━━━ Texte fourni

Ces derniers reviennent aussitôt à la Country avec le traditionnel « Travel On ». Ambiance Western, mais chorus de sidérurgistes, teintés de l'entrain que l'on se donne pour avoir du courage et avancer. « High Flying Bird » de Edd Billy Wheeler se rapproche ici davantage des terres connues de Neil Young et du Crazy Horse. Un riff en forme d'arpèges transpirant de mélancolie, une rythmique carrée et lourde, un texte lucide, la voix expressive du Loner, c'est une merveille. Blackie scintille de mille notes magiques, le goût de la poussière de l'Ouest emplit la bouche.

« Jesus Chariot » est à l'origine une chanson enfantine basée sur une chanson religieuse du début du dix-neuvième siècle nommée « When The Chariot Comes ». Neil Young a pris le parti d'en interpréter la version des ouvriers du chemin de fer de la fin du dix-neuvième siècle. Molina imprime un tempo rappelant une incantation indienne, contrastant avec le thème du chemin de fer liée à la ruée vers l'Ouest et la disparition des tribus indiennes. Prenante, obsessionnelle, possédée, elle met en confrontation plusieurs facettes de l'Amérique des pionniers.

Il était impossible que Neil Young ne reprenne pas l'emblématique chanson de Woody Guthrie : « This Land Is Your Land ». Il l'interprète avec beaucoup de respect, conservant son tempo Folk, et l'électrifiant à bon escient. Ce morceau fut écrit en 1940 par Guthrie en réaction à la chanson de Irving Berlin chantée par Kate Smith quin inondait les ondes des années 30 : « God Bless America ». Il en reprit la ligne mélodique, mais en changea les paroles, afin de s'opposer à la nature très religieuse et patriotique de la version originale. Cette protest-song fut à l'origine de nombreuses vocations Folk, à commencer par Bob Dylan et Joan Baez. Aujourd'hui régulièrement chantée dans les écoles du pays, elle a remplacé la version de Berlin, désormais oubliée. Neil Young affirme avec sa version son attachement à cette tradition des compositeurs-interprètes Folk à l'esprit libre.

Seule incursion acoustique, « The Wayfaring Stranger » est une évocation d'une âme en peine à travers le voyage de la vie. Neil Young lui donne une atmosphère brumeuse et hantée. C'est une belle ballade datant du dix-neuvième siècle, que le Crazy Horse souligne d'une délicate rythmique, Molina tenant les balais. L'album se termine par une fuligineuse version de « God Save The Queen ». Neil Young se souvient l'avoir chanté à l'école au Canada. L'hymne britannique est violemment électrifié. Molina imprime un rythme martial, les guitares grondent sur la mélodie à grands coups de riffs assassins, et Young chante, la boule au ventre, ce chant patriotique, à la fois symbole de résistance à l'Allemagne nazie, et d'empire colonial assassin. Il y a bien sûr un autre clin d'oeil : celui de l'influence de la musique Pop anglaise sur le continent américain, et de l'interprétation de l'hymne américain par Jimi Hendrix à Woodstock. Moins sauvage et free que ce dernier, Neil Young And Crazy Horse arrivent à transformer « God Save The Queen » en une excellente chanson, à la puissance émotionnelle éblouissante, même pour un citoyen non britannique.

━━━━━━
━━━ Informations fournies

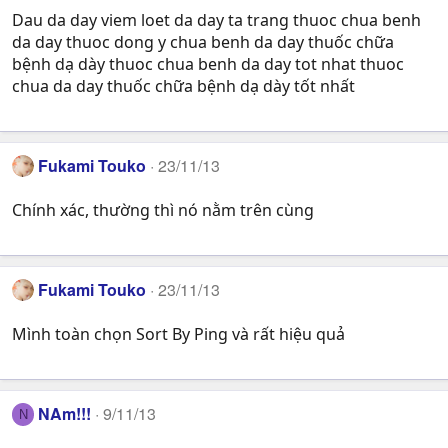
Dau da day viem loet da day ta trang thuoc chua benh
da day thuoc dong y chua benh da day thuốc chữa
bệnh dạ dày thuoc chua benh da day tot nhat thuoc
chua da day thuốc chữa bệnh dạ dày tốt nhất
Fukami Touko
23/11/13
Chính xác, thường thì nó nằm trên cùng
Fukami Touko
23/11/13
Mình toàn chọn Sort By Ping và rất hiệu quả
NAm!!!
9/11/13
N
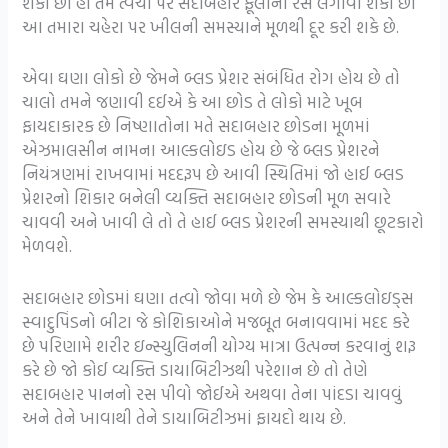
શકો છો હા તમે ત્વચા પર સદાબહાર ફૂલોનો રસ લગાવી શકો છો
આ તમારા ચહેરા પર ખીલની સમસ્યાને મૂળથી દૂર કરી શકે છે.
એવા ઘણા લોકો છે જેમને બ્લડ પ્રેશર સંબંધિત રોગ હોય છે તો
ચાલો તમને જણાવી દઈએ કે આ છોડ તે લોકો માટે ખૂબ
ફાયદાકારક છે નિષ્ણાતોના મતે સદાબહાર છોડના મૂળમાં
એઝમાલસીન નામના આલ્કલોઇડ હોય છે જે બ્લડ પ્રેશરને
નિયંત્રણમાં રાખવામાં મદદરૂપ છે આવી સ્થિતિમાં જો હાઈ બ્લડ
પ્રેશરનો શિકાર બનેલી વ્યક્તિ સદાબહાર છોડની મૂળ સવારે
ચાવવી અને ખાવી લે તો તે હાઈ બ્લડ પ્રેશરની સમસ્યાથી છૂટકારો
મેળવશે.
સદાબહાર છોડમાં ઘણા તત્વો જોવા મળે છે જેમ કે આલ્કલોઇડ્સ
સ્વાદુપિંડનો બીટા જે કોશિકાઓને મજબૂત બનાવવામાં મદદ કરે
છે પરિણામે શરીર ઇન્સ્યુલિનની યોગ્ય માત્રા ઉત્પન્ન કરવાનું શરૂ
કરે છે જો કોઈ વ્યક્તિ ડાયાબિટીઝથી પરેશાન છે તો તેણે
સદાબહાર પાનનો રસ પીવો જોઈએ અથવા તેના પાંદડા ચાવવું
અને તેને ખાવાથી તેને ડાયાબિટીઝમાં ફાયદો થાય છે.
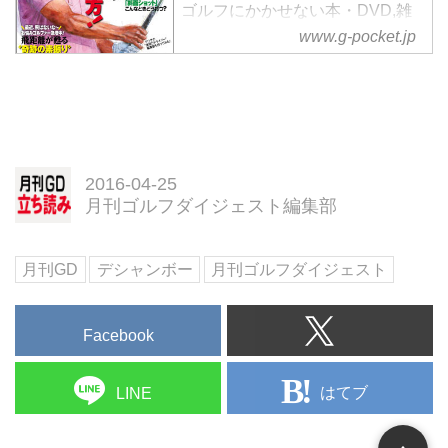
ゴルフにかかせない本・DVD,雑
誌。ゴルファー必見の「月刊ゴル
www.g-pocket.jp
フダイジェスト<br>最新号＆バッ
クナンバー」をゴルフダイジェス
ト社公式通販サイト「ゴルフポケ
ット」よりご紹介。
2016-04-25
月刊ゴルフダイジェスト編集部
月刊GD
デシャンボー
月刊ゴルフダイジェスト
Facebook
はてブ
LINE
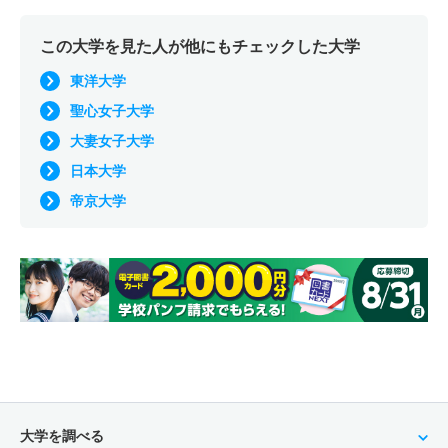
この大学を見た人が他にもチェックした大学
東洋大学
聖心女子大学
大妻女子大学
日本大学
帝京大学
大学を調べる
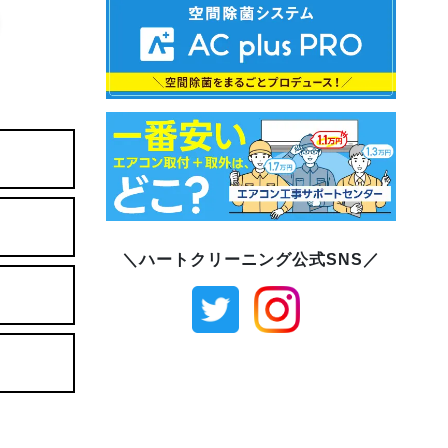
＼ハートクリーニング公式SNS／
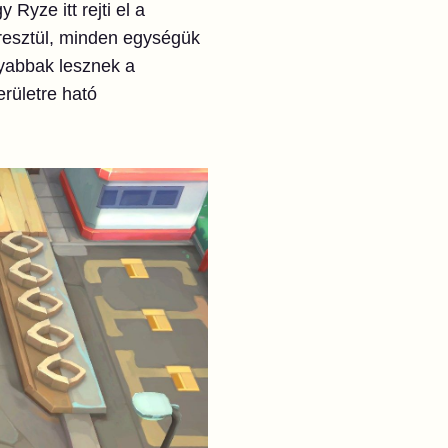
Ryze itt rejti el a
eresztül, minden egységük
yabbak lesznek a
rületre ható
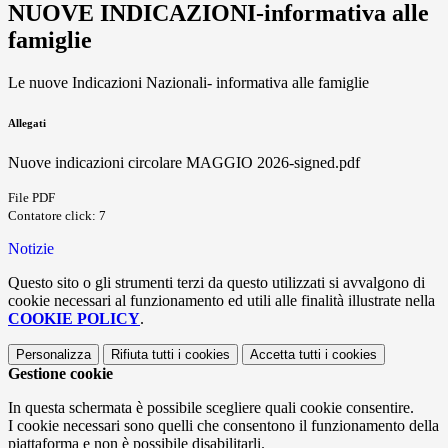
NUOVE INDICAZIONI-informativa alle
famiglie
Le nuove Indicazioni Nazionali- informativa alle famiglie
Allegati
Nuove indicazioni circolare MAGGIO 2026-signed.pdf
File PDF
Contatore click: 7
Notizie
Questo sito o gli strumenti terzi da questo utilizzati si avvalgono di
cookie necessari al funzionamento ed utili alle finalità illustrate nella
COOKIE POLICY
.
Personalizza
Rifiuta tutti
i cookies
Accetta tutti
i cookies
Gestione cookie
In questa schermata è possibile scegliere quali cookie consentire.
I cookie necessari sono quelli che consentono il funzionamento della
piattaforma e non è possibile disabilitarli.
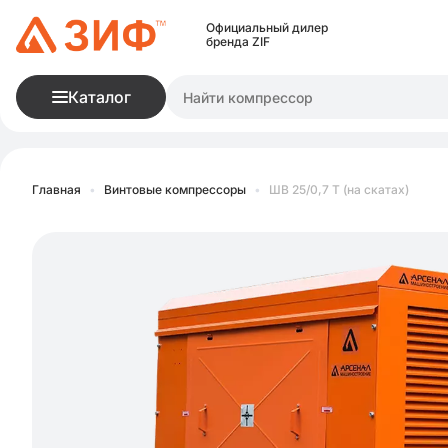
Официальный дилер
бренда ZIF
Каталог
Главная
•
Винтовые компрессоры
•
ШВ 25/0,7 Т (на скатах)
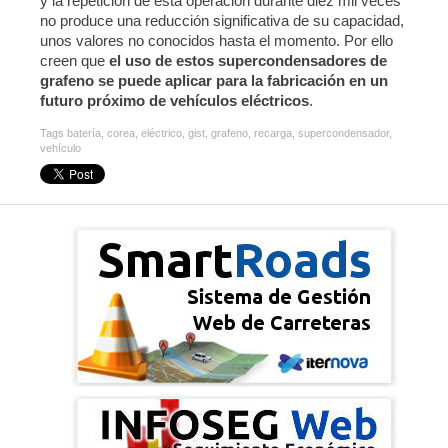
y la repetición de esta operación durante diez mil veces
no produce una reducción significativa de su capacidad,
unos valores no conocidos hasta el momento. Por ello
creen que
el uso de estos supercondensadores de
grafeno se puede aplicar para la fabricación en un
futuro próximo de vehículos eléctricos
.
Tags
batería
,
corea
,
eléctrico
,
gist
,
grafeno
,
recarga
,
supercondensador
,
vehículo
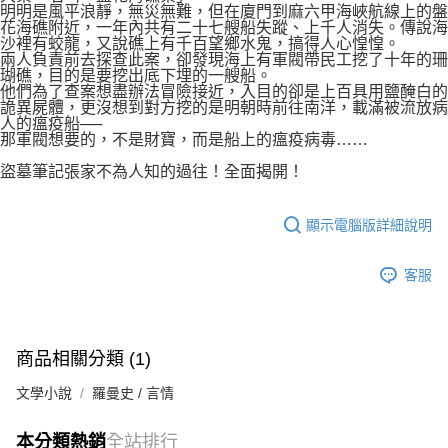
明明是風平浪靜，無災無難，但在廈門到麻六甲海峽航線上的盤
花海礁附近，一年內共有二十七艘船失蹤、上千人消失。傳說海
沙裡有蛟龍，又說礁上有千百望鄉水鬼，搞得人心惶惶。
兩人負責前去探查此案，卻發現海上有軍閥帶民工挖了十年的珊
瑚礁，目的是要挖出底下埋的一艘船。
他們為了查案想盡辦法冒險接近，入目的卻是上百具用鹽醃白的
詭異屍體，更沒想到對方挖的是明朝時前往南洋，載滿被流放病
人的瘟疫船──
那軍閥想要的，不是財寶，而是船上的瘟疫病毒……
盜墓筆記張家不為人知的過往！全面揭開！
顯示電腦版詳細說明
客服
商品相關分類 (1)
文學小說
羅曼史 / 言情
本分類熱銷
全站排行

━━━━━━

Questions>
1. Résumez le texte fourni en deux phrases.
2. Selon le texte fourni, pourquoi Woody Guthrie a-t-il changé les paroles de la chanson d'Irving Berlin tout en gardant sa ligne mélodique ? Répondez en une ou deux phrases.
3. Recopiez mot pour mot le passage du texte fourni qui s'ouvre sur les mots « Ces derniers reviennent » et se clôt sur « emplit la bouche. ».

Réponses par question>
1. Le texte présente plusieurs morceaux interprétés par Neil Young et le Crazy Horse, du traditionnel « Travel On » à « High Flying Bird », « Jesus Chariot » et l'unique titre acoustique, « The Wayfaring Stranger ». Il s'attarde sur « This Land Is Your Land », écrite par Woody Guthrie en réaction à « God Bless America », et sur la version violemment électrifiée de « God Save The Queen » qui termine l'album.

2. Guthrie a changé les paroles pour s'opposer à la nature très religieuse et patriotique de « God Bless America », la chanson d'Irving Berlin chantée par Kate Smith.

3.
Ces derniers reviennent aussitôt à la Country avec le traditionnel « Travel On ». Ambiance Western, mais chorus de sidérurgistes, teintés de l'entrain que l'on se donne pour avoir du courage et avancer. « High Flying Bird » de Edd Billy Wheeler se rapproche ici davantage des terres connues de Neil Young et du Crazy Horse. Un riff en forme d'arpèges transpirant de mélancolie, une rythmique carrée et lourde, un texte lucide, la voix expressive du Loner, c'est une merveille. Blackie scintille de mille notes magiques, le goût de la poussière de l'Ouest emplit la bouche.